Хотя в комнате было темно, на потолке светили мягким светом искусственные звезды; Джуни была без ума от этих звезд, и мы ей в этом потворствовали, и сейчас я любовалась на них, на небо у нас над головами, на вселенную.
— А хорошо быть беглецом? — спросила она после паузы.
— Я думаю, да. В целом.
— Хорошо, — сказала наконец Джуни и уснула крепким безмятежным сном.
Я, однако, не спешила вставать. Я, конечно, встану, но чуть позже.

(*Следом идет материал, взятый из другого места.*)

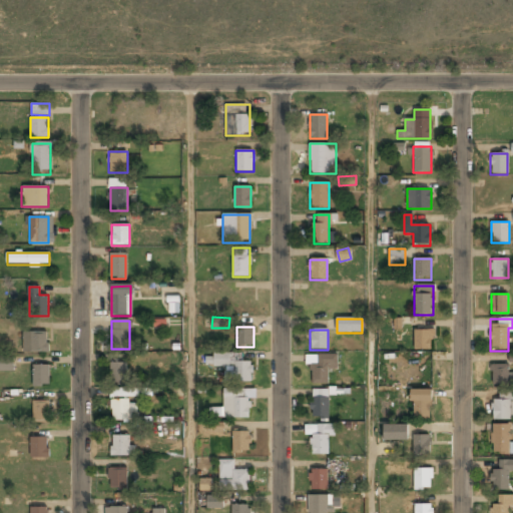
[(433,330),(414,330),(414,350),(433,350),(433,330)]
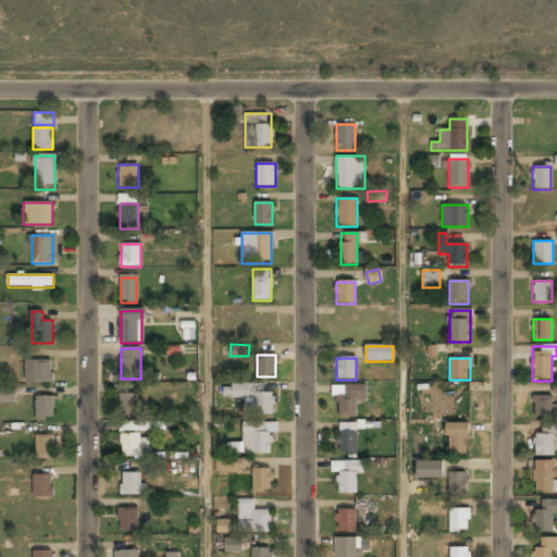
[(25,381),(52,381),(52,360),(25,360),(25,381)]
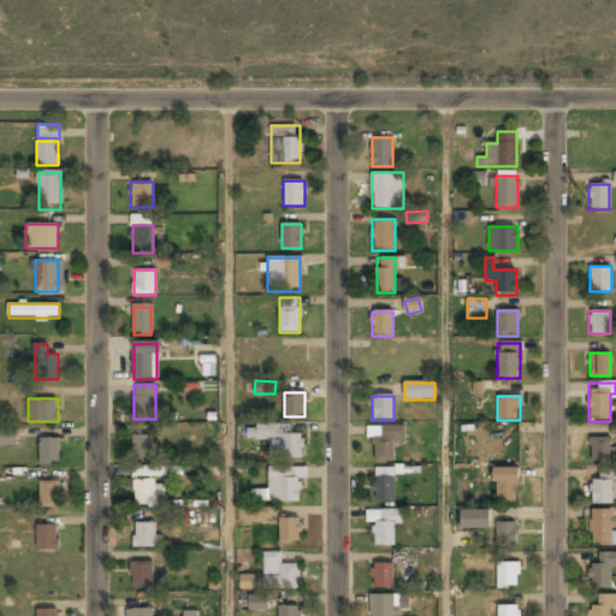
[(303,434),(289,434),(289,426),(254,425),(254,439),(272,440),(272,457),(302,458),(303,434)]
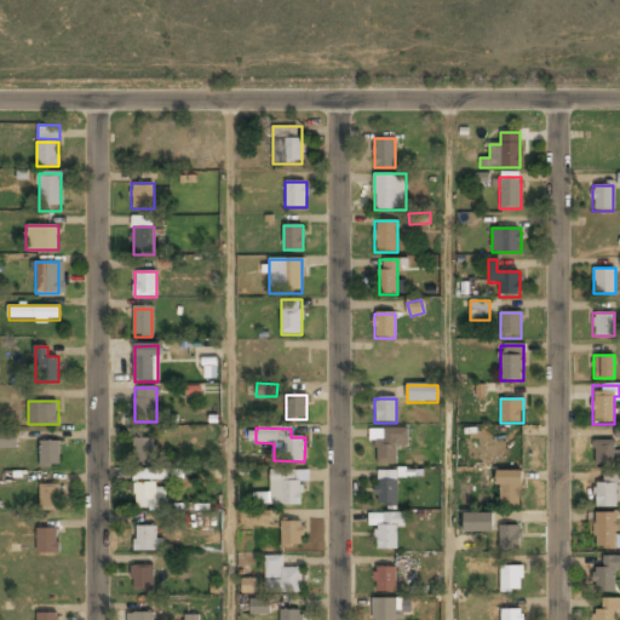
[(396,464),(396,448),(407,448),(407,430),(374,430),(374,464),(396,464)]
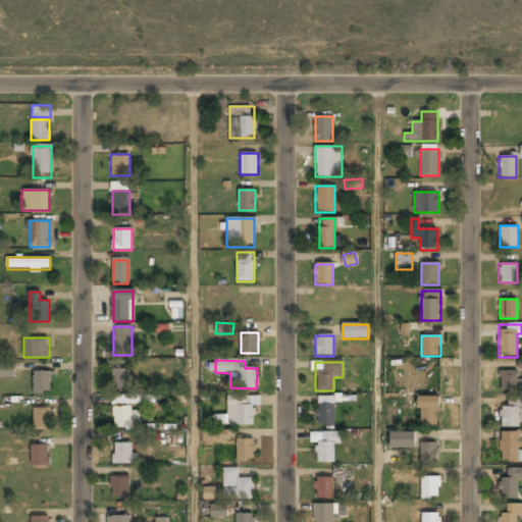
[(0,366),(0,377),(12,377),(12,366),(0,366)]
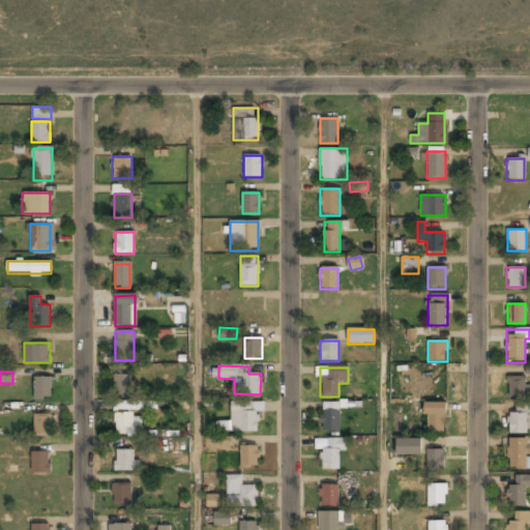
[(114,375),(114,394),(131,394),(131,375),(114,375)]
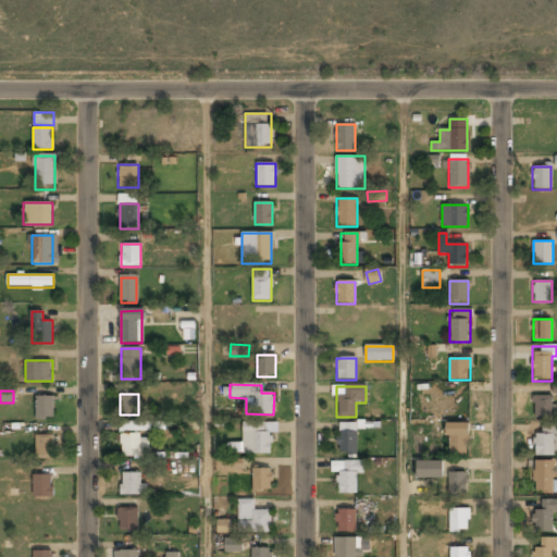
[(36,420),(53,420),(53,395),(36,395),(36,420)]
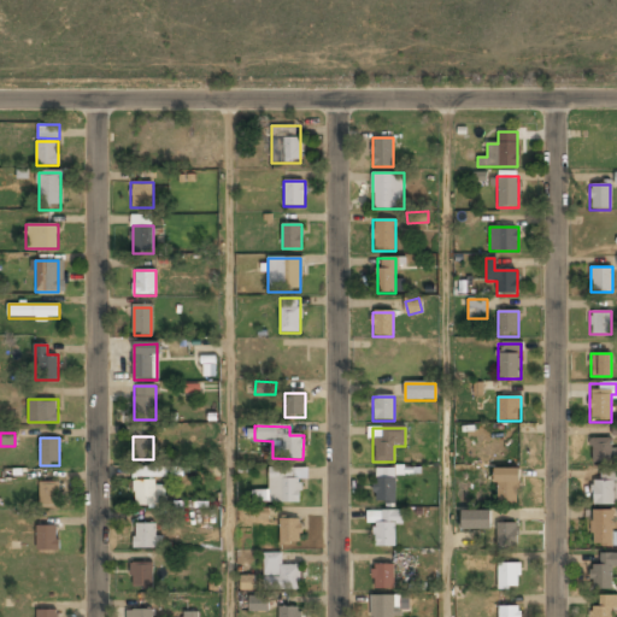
[(591,463),(611,463),(611,440),(591,440),(591,463)]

Итак, скоро я поднимусь и пройду коридором в нашу спальню, и лягу наконец на свою собственную кровать, к Аарону, а потом взойдет солнце, и дом наполнится светом, я проснусь, и жизнь продолжится с новой отметки. Но прямо сейчас я лежу на кровати Джуни, я дышу, я полна жизни, и я смотрю на эти звезды на потолке, которые для меня более настоящие, чем звезды на небе. И произношу свои слова. Ничего не изменилось. Я произношу текст, сочиненный мною в то лето, слово в слово. Он никогда не изменится. И я произношу его вновь. И вновь. И вновь.